Especial para Aromito. Introducción, trascripción del poema y selección de notas por Carlos Kuraiem.

Pedro Godoy – Aerosúplica marina, 4



¡Huir...huir...para vivir! Polígamo mosaico.
Dormir sobre milagros... Largas alegrías abuelazgos.
El éxito disfrutando perfumes del espacio,
televisa palomares de planetas...
para la eternidad. ¡Fascinación, para vivirte, mar!
Los pumas abstractos dispersos sobre de tus médanos...
...la almohada de las algas...
Megatones como distancias llenas de rulos; las gaviotas
en coincidencia de la gracia y el perdón...
y el oleaje, como tornillos enroscando
la tarde en las arenas...
asciende como sierpe a lo largo de la columna vertebral
y mercurial, nos parte en diáfana magnolia emocional...
mientras desparramados al sol sobre la playa,
la gran dulzura de rosados muslos...la búsqueda,
la suprema longevidad esclavera del pacer,
jocundas ancas, como lunas derramando sombrillas,
y senos que estallan prendidos por los juegos artificiales
del sol, lo mismo que granadas...
los pájaros de sidra...el fósforo del jazz...
las panteras del mar arañando los sueños...
selvas en algarabía de montañas...los alaridos
en la gruta para la misa de los mundos...
asándonos lentamente con rubios cigarrillos.




Llueve sobre el mar...llueve. Para. Y era fiesta:
siniestra entre las tinieblas de la noche.
¡El viento! ¡El viento!
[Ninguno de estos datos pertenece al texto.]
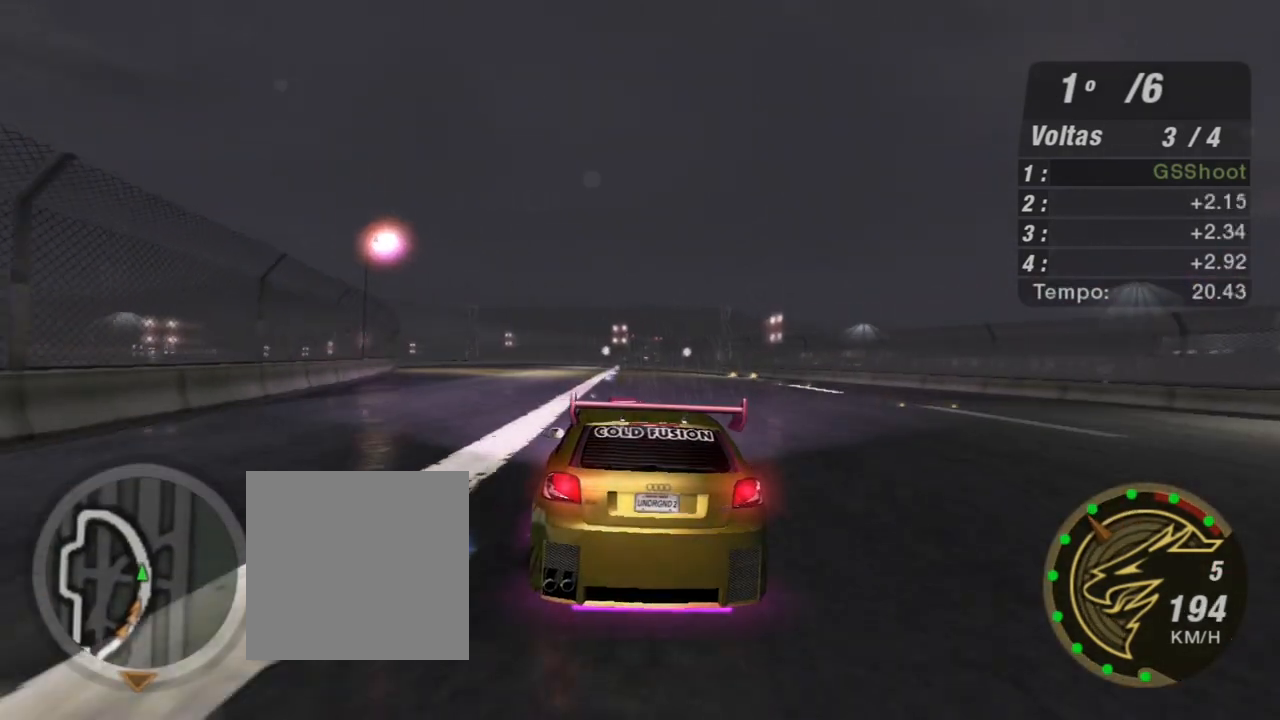
{"buttons": ["R2"], "left_stick": "up-left", "right_stick": "center", "events": []}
Se desata feroz el huracán!
Ruge pateando el mar y el mar muerde las quillas
espantoso cath cha can a muerte, muerte.
La orgía de la muerte entre horrorosas bacanales marinas...




¡El mar!... y este olor vagabundo...
moluscos para la Sinfonía Fantástica de Stravinski,
agujas de expediciones jubilosas de la siquis...
¡Huir...Huir! Al regresar alucinado...
Nos lleva del corazón el mar... Gélidos canales agnóticos.
Huir al quehacer del subconsciente. ¡Al Mar!
Arbol perenne, cuyos frutos siempre maduran...
y caen. Enterrándose dan, dan, dan...
asombrosas sonrisas del silencio,
sabiduría...
¡madremujer, la ardiente herida de su carne!




Después del naufragio,
bajo la luna monstruosa, hierve la olla del mar,
a los pies de los acantilados de nácar; solitarios,
los cuerpos de las doncellas muertas
flotando, un águila dormida entre las piernas,
revueltas entre sus ensueños de nylon...
Parecen pétalos... Ah, solidario... codícialos y calla.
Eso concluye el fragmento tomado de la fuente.